=== EXERCISE MATERIAL ===

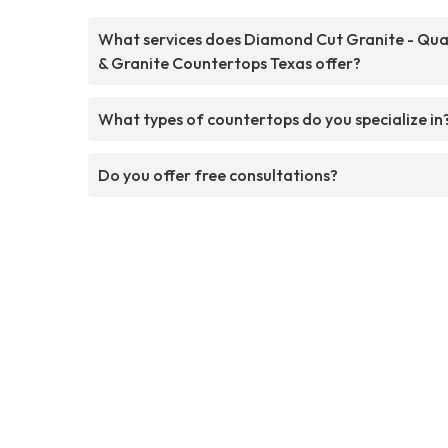
What services does Diamond Cut Granite - Qua
& Granite Countertops Texas offer?
What types of countertops do you specialize in
Do you offer free consultations?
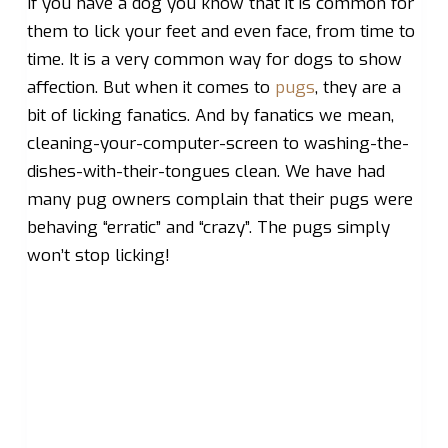
If you have a dog you know that it is common for
them to lick your feet and even face, from time to
time. It is a very common way for dogs to show
affection. But when it comes to
pugs
, they are a
bit of licking fanatics. And by fanatics we mean,
cleaning-your-computer-screen to washing-the-
dishes-with-their-tongues clean. We have had
many pug owners complain that their pugs were
behaving “erratic” and “crazy”. The pugs simply
won’t stop licking!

===

## [TASK GOAL]
Pictures in the records must not appear in the copy; transcribe everything else precisely.

## [TASK SOLUTION]
What services does Diamond Cut Granite - Qua
& Granite Countertops Texas offer?
What types of countertops do you specialize in
Do you offer free consultations?
If you have a dog you know that it is common for
them to lick your feet and even face, from time to
time. It is a very common way for dogs to show
affection. But when it comes to
pugs
, they are a
bit of licking fanatics. And by fanatics we mean,
cleaning-your-computer-screen to washing-the-
dishes-with-their-tongues clean. We have had
many pug owners complain that their pugs were
behaving “erratic” and “crazy”. The pugs simply
won’t stop licking!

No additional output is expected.